* [Задания]:
[1] Определите, соответствуют ли отрывку о русском ресентименте утверждения (a), (b) и (c). На каждое ответьте «да» или «нет» и приведите точную цитату из отрывка, на которой основан ответ.
(a) Молдавскую независимость русские восприняли спокойно.
(b) Британия и Франция сравнивали себя со своими бывшими колониями.
(c) Борис Дубин говорил об этом механизме в апреле 2014 года.
[2] Приведите продолжение отрывка о русском ресентименте, начиная после его последнего предложения.

* [Предложенный отрывок]:
__________________________________________________
Русский ресентимент
Мания Украины
Одна из удивительных метаморфоз российского массового сознания в последние годы — его патологическая фиксация на Украине. Среднестатистический россиянин знает все о конфетном бизнесе Порошенко, визитках Яроша, активах Коломойского, косах Тимошенко, отлично разбирается в географии соседней страны, знает итоги парламентских выборов в Украине гораздо лучше, чем думских выборов в России или региональных выборов у себя дома, и готов часами говорить об «украх», «свидомитах», карателях и Бандере. Есть немало свидетельств того, как люди среднего и старшего поколения после просмотра российских теленовостей про Украину возбуждались до такой степени, что начинали бегать по дому, изрыгая проклятия в адрес «укрофашистов», так что впору говорить о «мании Украины», массовом психозе на почве телевизионной пропаганды. Украина превратилась в ментальный полигон постсоветского сознания, на котором отрабатываются речь вражды (hate speech), приемы конструирования Другого, методы массовой мобилизации населения.
Подобная нездоровая фиксация на соседней стране свидетельствует о глубокой постимперской травме. Украинцы были слишком близкими, слишком похожими, чтобы Россия позволила им так просто уйти. На протяжении всех 23 лет украинская независимость воспринималась как недоразумение, анекдот — само слово «незалежность» в России обычно произносится с ироничным подтекстом. Молдавскую, таджикскую, даже белорусскую независимость русские восприняли спокойно, а украинскую не смогли, причем речь идет не об имперцах и почвенниках, а о самых широких слоях образованного класса, смотревших на Украину как на банановую республику и одновременно затаивших глубокую обиду на неразумного «младшего брата», который дерзко отринул кровное родство. Эта обида в известном стихотворении Бродского «На независимость Украины» превратилась в неподдельную ненависть:
С Богом, орлы и казаки, гетьманы, вертухаи,
Только когда придет и вам помирать, бугаи,
Будете вы хрипеть, царапая край матраса,
Строчки из Александра, а не брехню Тараса.
Подобно Пушкину с его антипольской одой «Клеветникам России», диссидент и кумир либеральной интеллигенции Бродский здесь являет всю полноту уязвленного великодержавного сознания, которое он вывез из России вместе с памятью об имперском величии Петербурга.
Восстание рабов
И все же в ревнивом российском внимании к Украине в течение последнего года было нечто большее, нежели ностальгия по Империи. Постимперские фантомные боли переживали и Британия, и Франция, но никто из них не сравнивал себя с бывшими колониями. В случае России можно говорить о более глубоком психологическом механизме — о символической компенсации, переносе, проекции собственных комплексов и фрустрации на символическую фигуру Другого. Об этом в апреле 2014 года говорил в одном из своих последних публичных выступлений Борис Дубин:
«Это очень странный механизм, когда собственные проблемы и неспособность с ними справиться переносятся на других через барьер снижения этих других. Ведь все, что говорилось в России по поводу того, что происходит на Украине, — это же не об Украине говорилось, а о России, вот в чем все дело! Но благодаря такому ходу появляется возможность, во-первых, снять с себя груз всего этого, а во-вторых — в принципе обсуждать, хотя бы поставить эти проблемы, вывести их в область внимания. При этом сама Россия для себя остается “слепым пятном”, “отказывается” от собственного действия, “не видит” себя».
__________________________________________________
* [Фрагменты данных]:
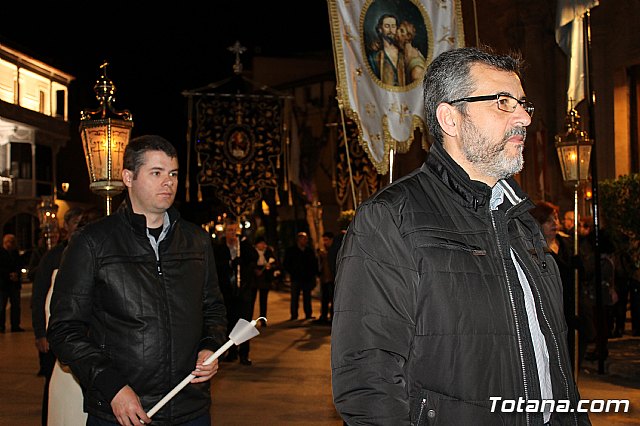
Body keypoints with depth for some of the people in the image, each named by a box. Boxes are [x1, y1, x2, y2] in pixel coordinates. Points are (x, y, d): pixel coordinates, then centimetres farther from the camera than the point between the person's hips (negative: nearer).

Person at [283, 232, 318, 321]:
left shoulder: (310, 250, 11)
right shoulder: (290, 250, 3)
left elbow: (314, 263, 15)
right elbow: (286, 264, 3)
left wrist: (314, 273, 5)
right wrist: (292, 273, -6)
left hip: (308, 278, 2)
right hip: (296, 278, -2)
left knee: (307, 297, 5)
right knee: (295, 297, 0)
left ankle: (308, 314, 11)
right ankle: (294, 315, 5)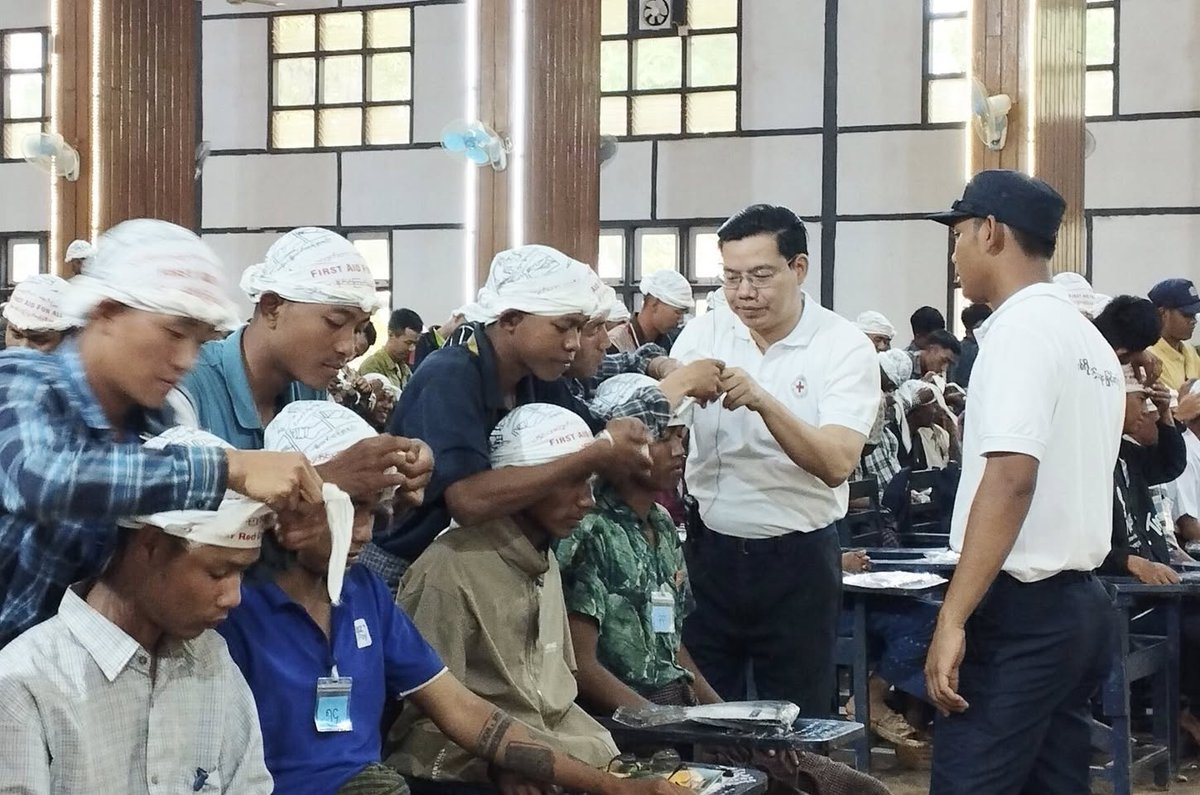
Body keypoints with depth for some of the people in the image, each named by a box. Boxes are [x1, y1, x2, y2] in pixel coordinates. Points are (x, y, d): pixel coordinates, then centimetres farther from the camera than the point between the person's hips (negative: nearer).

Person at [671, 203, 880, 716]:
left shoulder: (845, 347, -8)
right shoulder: (702, 335, 2)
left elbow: (836, 463, -20)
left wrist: (763, 401, -32)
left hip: (797, 558, -2)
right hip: (707, 549, 3)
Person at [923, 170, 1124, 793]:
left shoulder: (1020, 330, -12)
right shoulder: (1091, 341, 15)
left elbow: (1010, 480, -22)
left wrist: (952, 618, -24)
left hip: (1021, 608, -9)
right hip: (1080, 604, 9)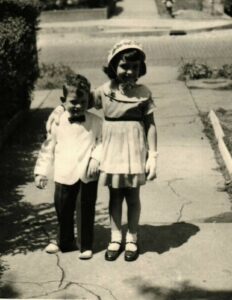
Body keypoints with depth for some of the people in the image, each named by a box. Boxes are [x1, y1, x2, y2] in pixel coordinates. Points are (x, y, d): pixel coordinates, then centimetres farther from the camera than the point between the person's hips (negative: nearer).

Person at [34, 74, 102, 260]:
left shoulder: (96, 122, -3)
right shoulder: (58, 122, 0)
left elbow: (102, 142, 0)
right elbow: (48, 147, 5)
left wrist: (96, 158, -18)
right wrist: (41, 171, 4)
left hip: (87, 175, -2)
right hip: (64, 175, 2)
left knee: (85, 211, 4)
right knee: (63, 210, 14)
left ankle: (86, 245, 22)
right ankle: (65, 242, 35)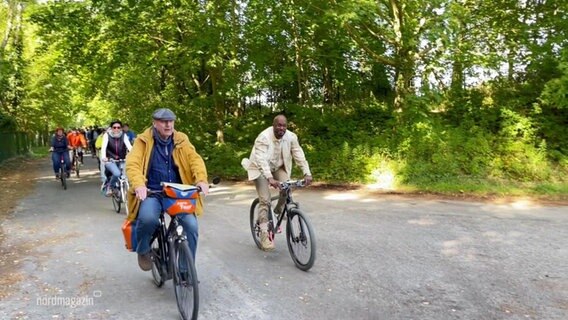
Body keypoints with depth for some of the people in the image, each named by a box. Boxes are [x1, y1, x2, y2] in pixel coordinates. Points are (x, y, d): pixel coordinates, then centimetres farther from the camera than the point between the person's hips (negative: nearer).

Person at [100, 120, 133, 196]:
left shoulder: (123, 135, -2)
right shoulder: (107, 135, -7)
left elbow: (129, 146, -18)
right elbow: (103, 147, -22)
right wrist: (103, 157, -42)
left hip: (121, 160, 3)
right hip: (110, 160, -3)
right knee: (117, 173, -29)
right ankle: (109, 187, -1)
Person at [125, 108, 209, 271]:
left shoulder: (181, 140, 7)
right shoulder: (143, 141, 0)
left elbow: (195, 159, -5)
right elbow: (132, 164, -12)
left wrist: (201, 180, -24)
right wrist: (139, 185, -32)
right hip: (152, 192, -2)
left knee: (191, 226, -16)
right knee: (148, 218, -33)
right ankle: (143, 250, 3)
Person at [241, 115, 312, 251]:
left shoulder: (291, 137, -15)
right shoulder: (263, 137, -28)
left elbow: (299, 155, -18)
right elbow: (262, 160, -37)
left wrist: (307, 173, -30)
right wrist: (270, 178, -50)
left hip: (278, 167, 4)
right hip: (261, 168, -4)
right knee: (265, 200, -14)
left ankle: (279, 210, 9)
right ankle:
__________________________________________________
* [Ответы]:
[1]
(a) Да: «Молдавскую, таджикскую, даже белорусскую независимость русские восприняли спокойно».
(b) Нет: «но никто из них не сравнивал себя с бывшими колониями».
(c) Да: «Об этом в апреле 2014 года говорил в одном из своих последних публичных выступлений Борис Дубин».

[2]
По сути, Дубин описал классическое состояние ресентимента, не употребив самого этого слова. В этике ресентиментом принято считать чувство враждебности к тому, что субъект считает причиной своих неудач (к «врагу»), бессильную зависть, сознание тщетности попыток повысить свой статус в обществе. Это продолжение комплекса неполноценности, который в качестве компенсации формирует собственную систему морали, отрицающую ценности врага и возлагающую на него вину за собственные неудачи.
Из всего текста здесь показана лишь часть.